In terms of some of the other folks on the team, we’ve touched on Dan Farmer. Obviously, Dan is a noted computer and information security expert. He spent quite a bit of time at Sun Microsystems, and he’s got a long list of technologies (with colorful names) that he’s developed; SATAN, Titan, COPS and others.

Jack: You know SATAN made him a legend.

Robin: Yeah. I think my personal favorite name is, The Coroner’s Tool Kit. It’s more on the forensic side.

Jack: The Coroner’s Tool Kit. What’s the Coroner’s Tool Kit do?

Robin: After a system potentially has been compromised it literally helps you re-create a bunch of forensics and forensic information from the machine.

Robin: You know, Guido actually was voted one of the Top 20 software professionals in the world. He’s a very, highly-regarded language expert.

Jack: Yes. Guido’s Python product has probably had more books published on it than most programming languages have copies of the software sold.

Robin: Yes. He’s a wonderfully warm and stabilizing force with respect to an engineering organization. What engineer in Silicon Valley wouldn’t want the opportunity to work with an expert like him?

Jack: Sure. I can understand that. I understand this company has a very deep bench . Can you tell me a little about them?
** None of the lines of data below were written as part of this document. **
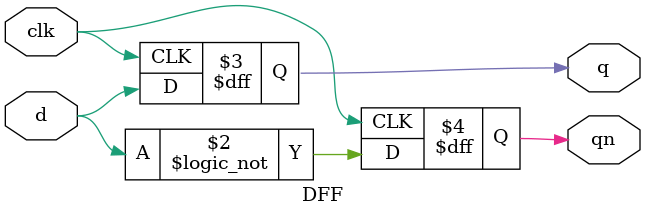
<source format=v>
module DFF(d,clk,q,qn);
input d,clk;
output q,qn;
wire d,clk;
reg q,qn;

always@(posedge clk)
begin
	q<=d;
	qn<=!d;
end
endmodule

</source>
Robin: Also, we’ve recruited top talent across the management team. We’ve brought on a VP of Sales by the name of Mike Rogers. Mike was also at McAfee where he was VP of Worldwide S&B solutions. He certainly knows the security landscape, he knows the customers, and he knows the channels. In addition, both the VP of Marketing and VP of Engineering have been with the company since the very early days. Ram Krishnan brings a very strong marketing and product management background from several security companies, Green Border and Valicert. Mike Schwartz, the VP of Engineering came most recently from Opsware, previously known as Loudcloud. Opsware and Loudcloud were building a product to do data center management and in some ways, the Elemental product has similarities.

Jack: You’ve got one very interesting team of people there. Robin, What great things can we look for from Elemental Security and Mayfield in the future?

Robin: Well, I think that the key thing is certainly compliance. It is probably the number one theme in the market today and we feel that the team at Elemental and the product that they’ve built is uniquely positioned to capture a significant portion of that market.